I am, however, a little worried that someone might take this wrong. You really need to get out in front of this process, adding the rock as early as possible to allow it to really seed in and to allow for the diversity of live to really flourish within your aquarium. I would also avoid adding live rock at the same time as fish. 

By the way, you have not mentioned anything about a quarantine. What size is your display tank and what livestock do you intend to keep?


----------



## terryap (Sep 22, 2009)

in the meantime, come on!!!!! do the saltwater!!!! I am dying to see your build...(if you post it, of course


----------



## willieturnip (Aug 30, 2009)

A deep sand bed it is then. I will have the skimmer before the wet/dry (excellent idea!). I also plan to have a large algae scrubber in there somewhere (probably before the skimmer). 
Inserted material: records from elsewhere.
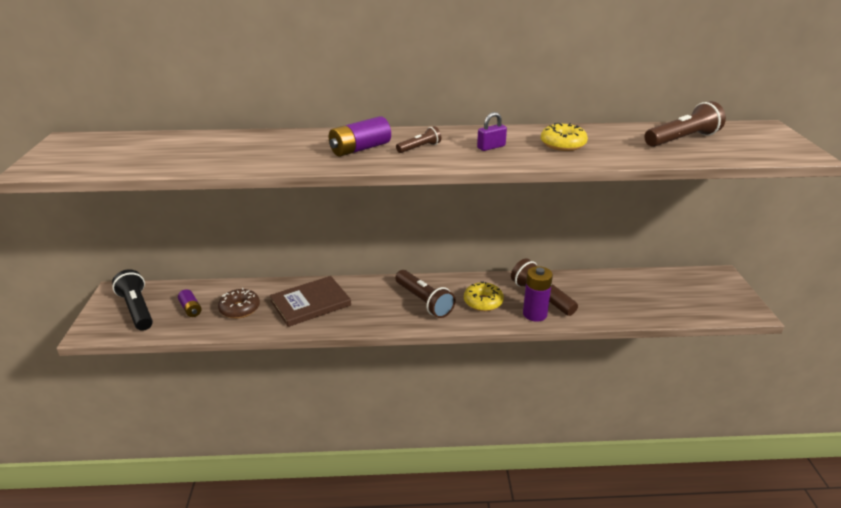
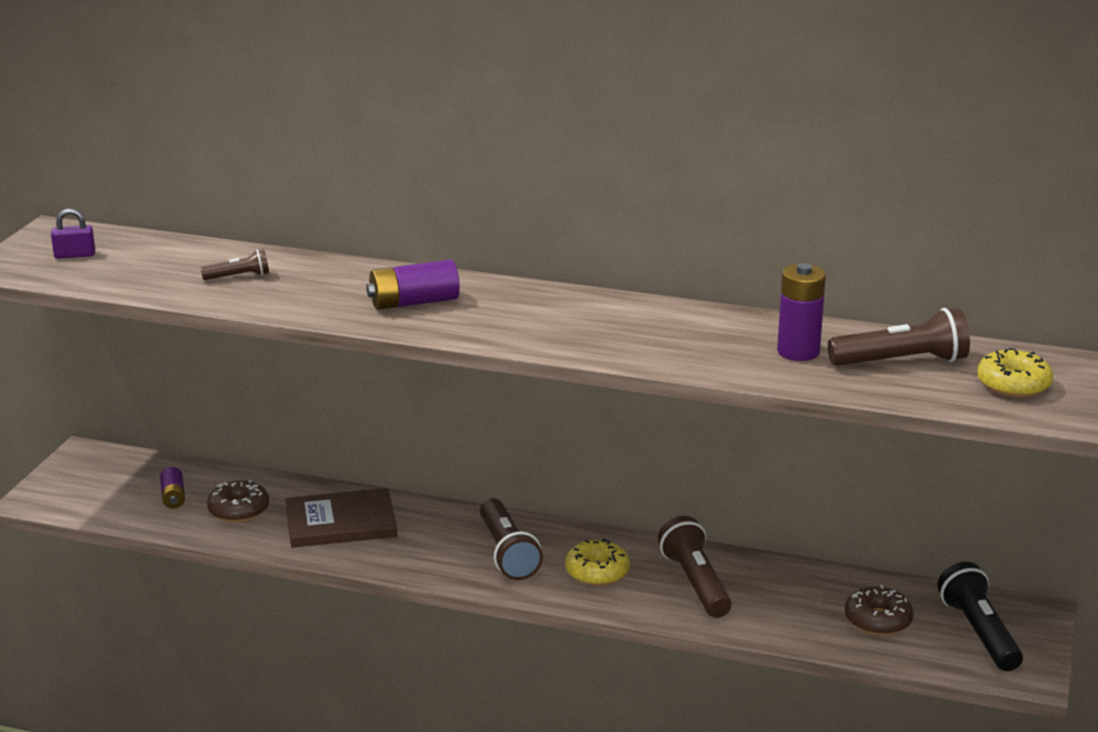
camera: 20 degrees right, 5 degrees down
(137, 309) = (103, 483): black flashlight -> black flashlight (979, 633)
(419, 148) = (496, 313): brown flashlight -> brown flashlight (239, 276)
(491, 147) = (597, 328): purple padlock -> purple padlock (74, 255)
(534, 314) = (664, 605): purple battery -> purple battery (798, 352)
(563, 144) = (706, 341): yellow donut -> yellow donut (1013, 385)
(651, 297) = (878, 620): none -> brown donut

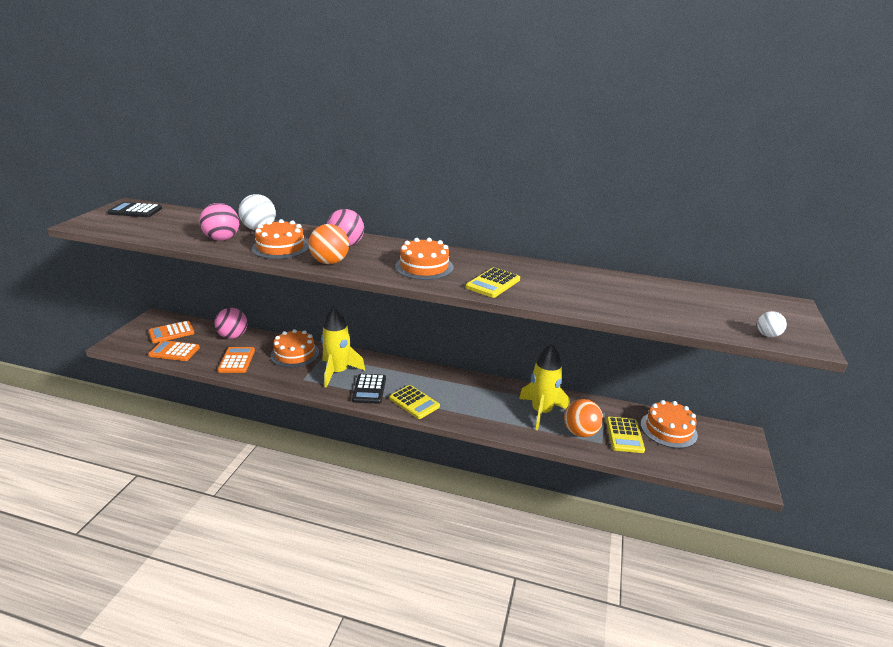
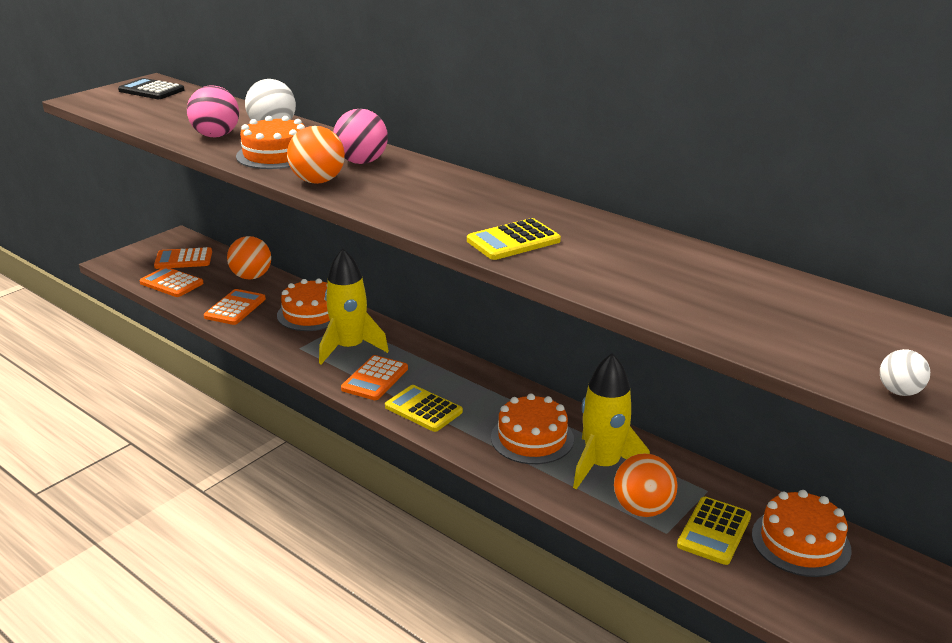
camera: 25 degrees right, 0 degrees up
(233, 336) = (251, 277): pink ball -> orange ball
(369, 389) = (375, 379): black calculator -> orange calculator
(414, 402) = (423, 409): yellow calculator -> yellow calculator turned 150 degrees clockwise
(424, 267) = (438, 204): orange cake -> orange cake (532, 438)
My display tank is a 150 gallon 5x2x2. The sump is likely to be a 18hx24wx12d, which is about 20 gallons IIRC (so long as it is large enough in volume?).

Here's the build thread. 

http://www.tropicalfishkeeping.com/...-build-picture-heavy-warned-31663/#post268634



So just to clarify, is it ok to add live rock gradually if my system is set up as explained above? I would gradually take out bio media (probably bio-balls) as I add the live rock. 

Is the wet dry even needed? 

How much live rock (approx.) would be needed to keep a pair of clowns happy and healthy?


----------



## Pasfur (Mar 29, 2008)

I think your plan is good. I do not think it would matter much if there is an actual "wet/dry" section, so long as the biomedia was in place following the skimmer.

With a 4'' sand bed and a bioload as small as you suggest, 1 pound of live rock per 2 gallons of water should do the trick without a problem. I would still encourage you to increase the rock far beyond this level, even if you use dry rock to do the deed.


----------